(SELECTED TEXT):
········
Metamath Proof Explorer

Theorem ovelrn

Description: A member of an operation's range is a value of the operation. (Contributed by NM, 7-Feb-2007) (Revised by Mario Carneiro, 30-Jan-2014)

		Ref	Expression
	Assertion	ovelrn	⊢ ( 𝐹 Fn ( 𝐴 × 𝐵 ) → ( 𝐶 ∈ ran 𝐹 ↔ ∃ 𝑥 ∈ 𝐴 ∃ 𝑦 ∈ 𝐵 𝐶 = ( 𝑥 𝐹 𝑦 ) ) )

Proof

Step	Hyp	Ref	Expression
1		fnrnov	⊢ ( 𝐹 Fn ( 𝐴 × 𝐵 ) → ran 𝐹 = { 𝑧 ∣ ∃ 𝑥 ∈ 𝐴 ∃ 𝑦 ∈ 𝐵 𝑧 = ( 𝑥 𝐹 𝑦 ) } )
2	1	eleq2d	⊢ ( 𝐹 Fn ( 𝐴 × 𝐵 ) → ( 𝐶 ∈ ran 𝐹 ↔ 𝐶 ∈ { 𝑧 ∣ ∃ 𝑥 ∈ 𝐴 ∃ 𝑦 ∈ 𝐵 𝑧 = ( 𝑥 𝐹 𝑦 ) } ) )
3		ovex	⊢ ( 𝑥 𝐹 𝑦 ) ∈ V
4		eleq1	⊢ ( 𝐶 = ( 𝑥 𝐹 𝑦 ) → ( 𝐶 ∈ V ↔ ( 𝑥 𝐹 𝑦 ) ∈ V ) )
5	3 4	mpbiri	⊢ ( 𝐶 = ( 𝑥 𝐹 𝑦 ) → 𝐶 ∈ V )
6	5	rexlimivw	⊢ ( ∃ 𝑦 ∈ 𝐵 𝐶 = ( 𝑥 𝐹 𝑦 ) → 𝐶 ∈ V )
7	6	rexlimivw	⊢ ( ∃ 𝑥 ∈ 𝐴 ∃ 𝑦 ∈ 𝐵 𝐶 = ( 𝑥 𝐹 𝑦 ) → 𝐶 ∈ V )
8		eqeq1	⊢ ( 𝑧 = 𝐶 → ( 𝑧 = ( 𝑥 𝐹 𝑦 ) ↔ 𝐶 = ( 𝑥 𝐹 𝑦 ) ) )
9	8	2rexbidv	⊢ ( 𝑧 = 𝐶 → ( ∃ 𝑥 ∈ 𝐴 ∃ 𝑦 ∈ 𝐵 𝑧 = ( 𝑥 𝐹 𝑦 ) ↔ ∃ 𝑥 ∈ 𝐴 ∃ 𝑦 ∈ 𝐵 𝐶 = ( 𝑥 𝐹 𝑦 ) ) )
10	7 9	elab3	⊢ ( 𝐶 ∈ { 𝑧 ∣ ∃ 𝑥 ∈ 𝐴 ∃ 𝑦 ∈ 𝐵 𝑧 = ( 𝑥 𝐹 𝑦 ) } ↔ ∃ 𝑥 ∈ 𝐴 ∃ 𝑦 ∈ 𝐵 𝐶 = ( 𝑥 𝐹 𝑦 ) )
11	2 10	bitrdi	⊢ ( 𝐹 Fn ( 𝐴 × 𝐵 ) → ( 𝐶 ∈ ran 𝐹 ↔ ∃ 𝑥 ∈ 𝐴 ∃ 𝑦 ∈ 𝐵 𝐶 = ( 𝑥 𝐹 𝑦 ) ) )
········
(DATASET CONTENT):
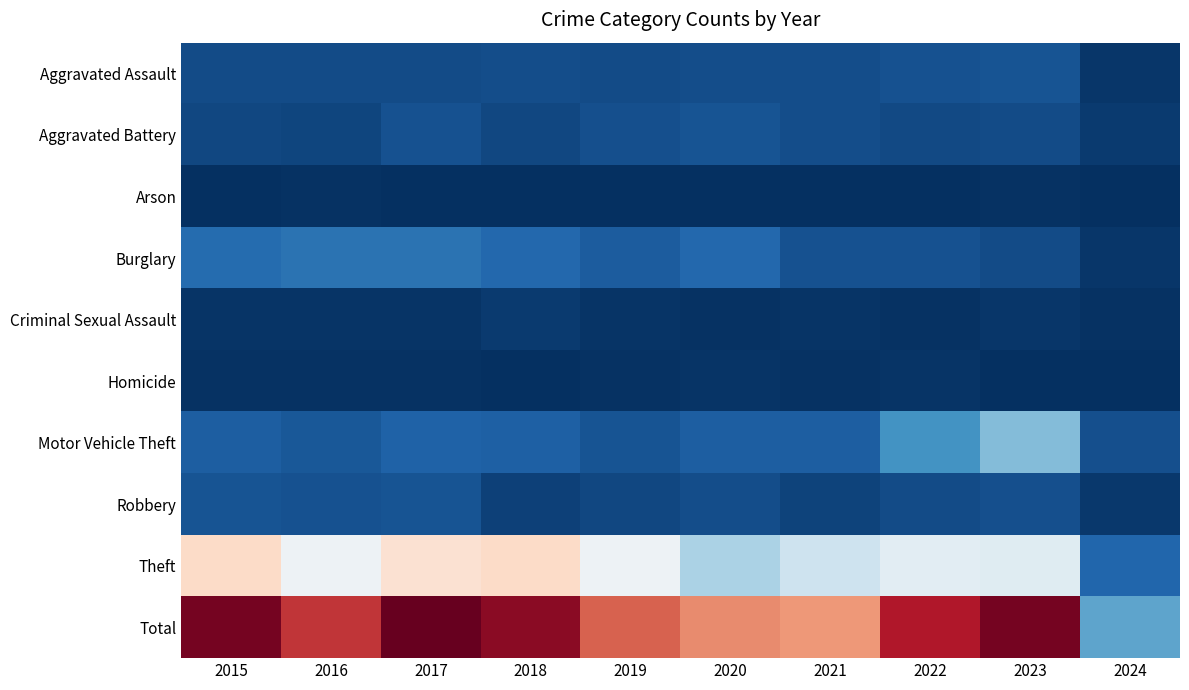

How many distinct data groups are displayed?

10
········
(THINGS TO DO):
1. On the ovelrn proof page, who revised the theorem, and on what date?
2. On the ovelrn proof page, which reference labels appear in proof steps that cite no hypothesis?

(WRITTEN RESPONSES):
1. Mario Carneiro, on 30-Jan-2014.

2. fnrnov (step 1), ovex (step 3), eleq1 (step 4), eqeq1 (step 8)